DATA SUPPLIED below:

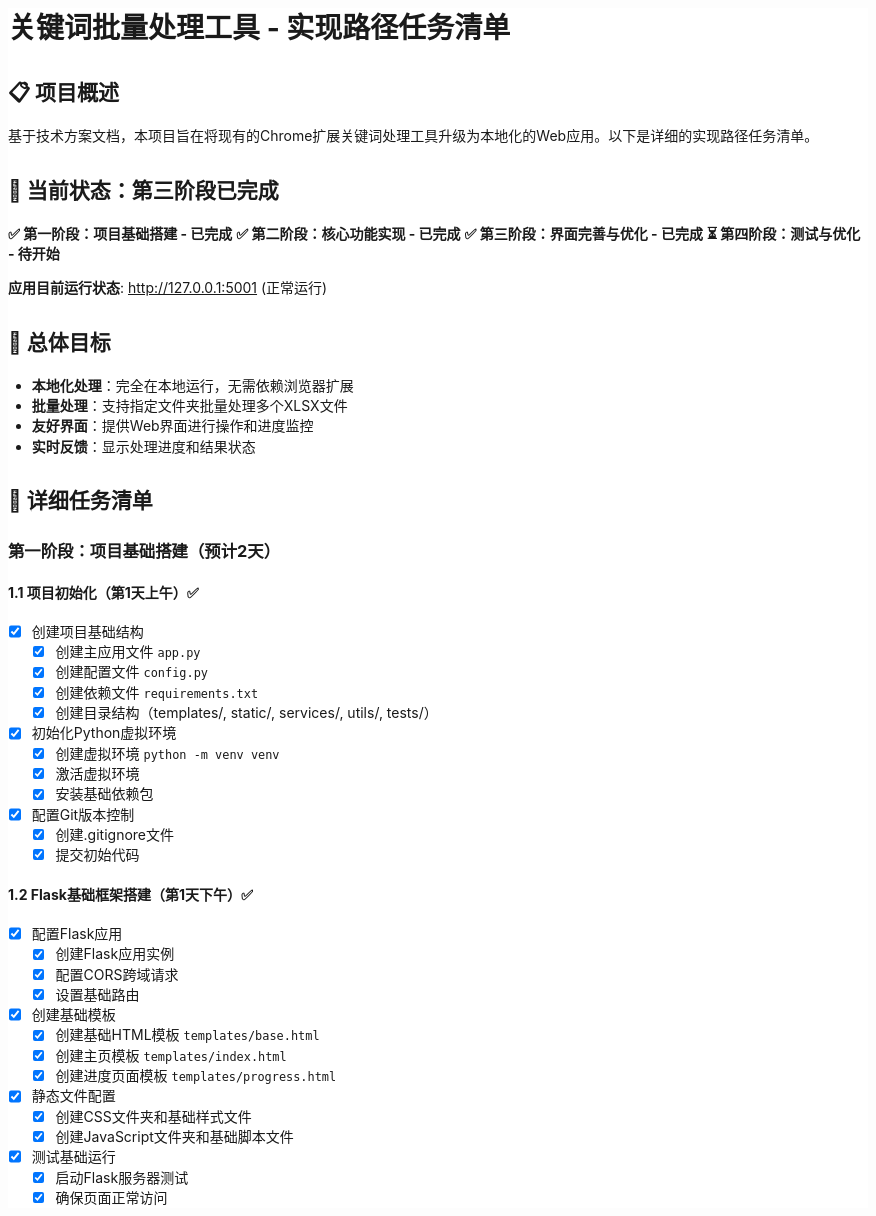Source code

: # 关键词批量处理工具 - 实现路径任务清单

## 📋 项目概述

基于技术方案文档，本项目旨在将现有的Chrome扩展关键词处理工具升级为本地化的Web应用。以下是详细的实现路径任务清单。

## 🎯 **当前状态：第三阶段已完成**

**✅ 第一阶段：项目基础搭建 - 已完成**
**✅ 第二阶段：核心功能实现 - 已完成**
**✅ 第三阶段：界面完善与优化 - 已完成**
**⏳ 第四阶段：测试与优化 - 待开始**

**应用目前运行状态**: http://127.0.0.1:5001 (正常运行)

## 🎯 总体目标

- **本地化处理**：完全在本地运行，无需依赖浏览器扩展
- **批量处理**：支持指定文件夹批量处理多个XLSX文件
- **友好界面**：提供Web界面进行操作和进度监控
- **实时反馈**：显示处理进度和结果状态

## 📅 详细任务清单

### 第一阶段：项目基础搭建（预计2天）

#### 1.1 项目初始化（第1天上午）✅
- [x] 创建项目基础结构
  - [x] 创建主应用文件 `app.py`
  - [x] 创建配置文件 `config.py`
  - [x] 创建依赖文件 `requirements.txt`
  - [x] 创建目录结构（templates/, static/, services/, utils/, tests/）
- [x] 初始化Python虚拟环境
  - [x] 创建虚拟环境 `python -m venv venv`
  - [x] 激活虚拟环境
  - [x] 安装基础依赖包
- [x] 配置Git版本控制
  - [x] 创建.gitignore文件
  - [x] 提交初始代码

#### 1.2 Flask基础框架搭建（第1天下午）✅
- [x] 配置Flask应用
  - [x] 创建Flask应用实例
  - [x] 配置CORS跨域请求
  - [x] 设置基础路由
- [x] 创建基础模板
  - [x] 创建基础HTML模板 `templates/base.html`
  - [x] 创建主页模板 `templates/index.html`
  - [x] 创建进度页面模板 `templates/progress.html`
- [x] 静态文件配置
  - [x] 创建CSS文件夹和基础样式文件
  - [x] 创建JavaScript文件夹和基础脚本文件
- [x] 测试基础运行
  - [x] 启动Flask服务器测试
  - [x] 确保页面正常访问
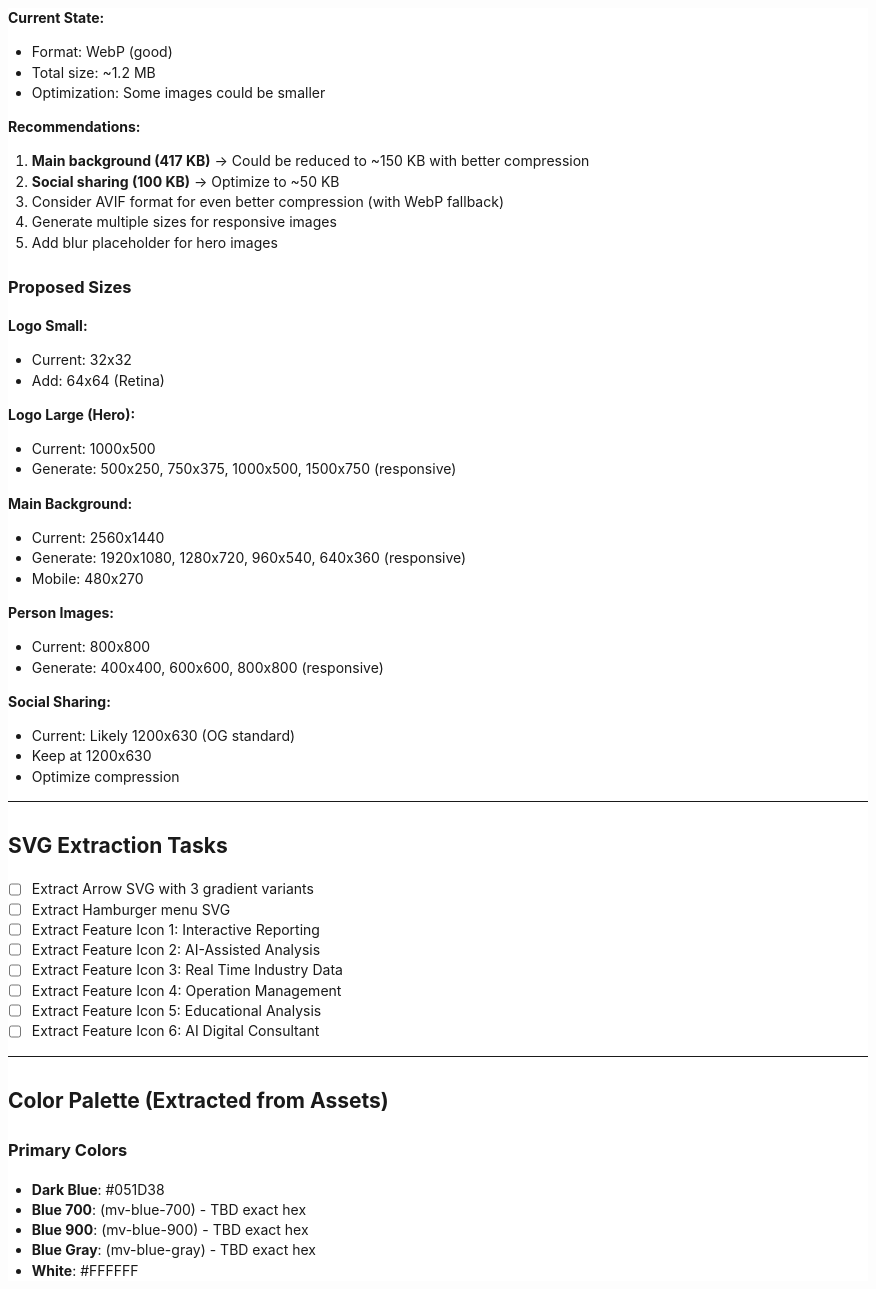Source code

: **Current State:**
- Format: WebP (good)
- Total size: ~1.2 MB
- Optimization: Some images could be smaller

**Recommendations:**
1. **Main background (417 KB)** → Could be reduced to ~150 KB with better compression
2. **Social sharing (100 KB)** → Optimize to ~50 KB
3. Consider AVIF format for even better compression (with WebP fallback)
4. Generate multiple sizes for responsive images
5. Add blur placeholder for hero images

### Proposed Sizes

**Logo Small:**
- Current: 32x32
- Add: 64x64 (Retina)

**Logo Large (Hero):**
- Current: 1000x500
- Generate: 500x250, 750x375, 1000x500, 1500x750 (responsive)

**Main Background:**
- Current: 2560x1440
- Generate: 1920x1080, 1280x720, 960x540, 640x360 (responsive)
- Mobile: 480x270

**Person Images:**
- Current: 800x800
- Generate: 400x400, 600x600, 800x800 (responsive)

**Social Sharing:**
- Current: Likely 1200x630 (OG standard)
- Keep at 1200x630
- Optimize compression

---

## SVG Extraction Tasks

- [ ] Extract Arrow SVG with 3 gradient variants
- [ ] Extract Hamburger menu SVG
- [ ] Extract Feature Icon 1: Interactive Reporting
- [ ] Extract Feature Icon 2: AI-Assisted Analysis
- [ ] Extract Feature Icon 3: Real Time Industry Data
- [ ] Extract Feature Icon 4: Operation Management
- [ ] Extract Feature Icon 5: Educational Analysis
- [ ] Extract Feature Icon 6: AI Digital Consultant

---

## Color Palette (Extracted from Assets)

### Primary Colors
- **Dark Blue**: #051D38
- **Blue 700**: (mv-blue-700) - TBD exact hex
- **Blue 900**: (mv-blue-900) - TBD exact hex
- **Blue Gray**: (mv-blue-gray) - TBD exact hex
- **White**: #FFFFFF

End of DATA SUPPLIED.

■ YOUR OBJECTIVE:
The answer is the lines above between the line holding "- [x] 创建配置文件" and the line holding "- [x] 创建主页模板", inclusive, each written out exactly, and no others.

■ PROBLEM SOLUTION:
  - [x] 创建配置文件 `config.py`
  - [x] 创建依赖文件 `requirements.txt`
  - [x] 创建目录结构（templates/, static/, services/, utils/, tests/）
- [x] 初始化Python虚拟环境
  - [x] 创建虚拟环境 `python -m venv venv`
  - [x] 激活虚拟环境
  - [x] 安装基础依赖包
- [x] 配置Git版本控制
  - [x] 创建.gitignore文件
  - [x] 提交初始代码

#### 1.2 Flask基础框架搭建（第1天下午）✅
- [x] 配置Flask应用
  - [x] 创建Flask应用实例
  - [x] 配置CORS跨域请求
  - [x] 设置基础路由
- [x] 创建基础模板
  - [x] 创建基础HTML模板 `templates/base.html`
  - [x] 创建主页模板 `templates/index.html`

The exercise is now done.